Desperation forced my hands up. Grabbing the front of his shirt, my momentum drove him backward until he slammed hard against the closed door. The cheap wood rattled under his weight.

He did not even try to fight back. Hands relaxed at his sides. Waiting. The same way he’d waited on the bus with his teeth sunk into my palm, trusting me to finish what I started.

That thought should have satisfied me. Instead, it made confusion and frustration burn at the back of my throat.

His eyes locked on mine, then my gaze dropped to his mouth. For one insane second, leaning in and kissing him seemed like the only logical next step.

Sanity violently kicked back in. Shaking my head to break the trance, my grip tightened on his shirt. Dragging him forward just enough to clear the doorframe, my hand reached around him to turn the knob. I ripped the door open and shoved him backward into the hallway.

“Get out.”

Karter caught himself against the far wall.
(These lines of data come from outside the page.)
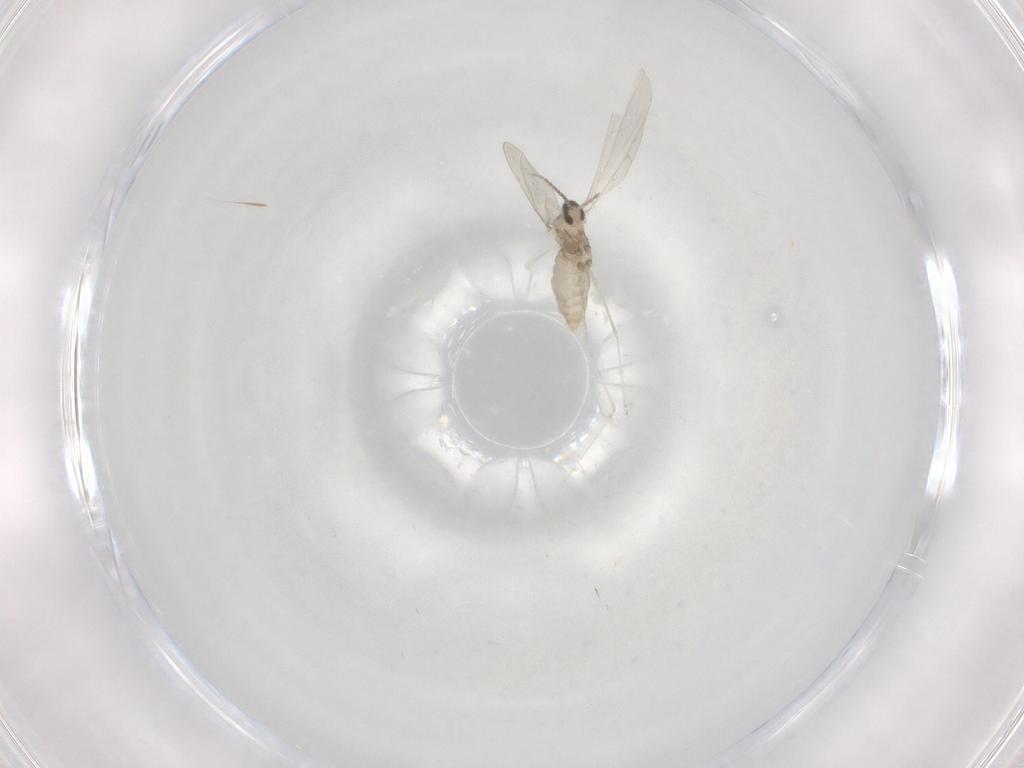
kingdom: Animalia
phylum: Arthropoda
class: Insecta
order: Diptera
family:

“Aleks.” That nickname again, nothing else.

The sound of it hit harder than his finger poking at my chest ever had.

No one called me that. Not my mother, not Perez, and not anyone who’d ever mattered enough to try.

Karter had been doing it for weeks now, slipping it in like he had some claim to it, and I’d never once told him to stop.

“Don’t.” The word came out strangled.

“Then stop making me.” Karter pushed off the wall, steadying himself. “Stop shoving me out of rooms every time I get too close to the truth.”

The door slammed shut between us.

As I slumped back against the solid wood, I let loose a breath at the sound of his retreating footsteps echoing down the hall.

Karter was absolutely right—I wanted him. And knowing that terrified me a hell of a lot more than losing my place on the team ever did.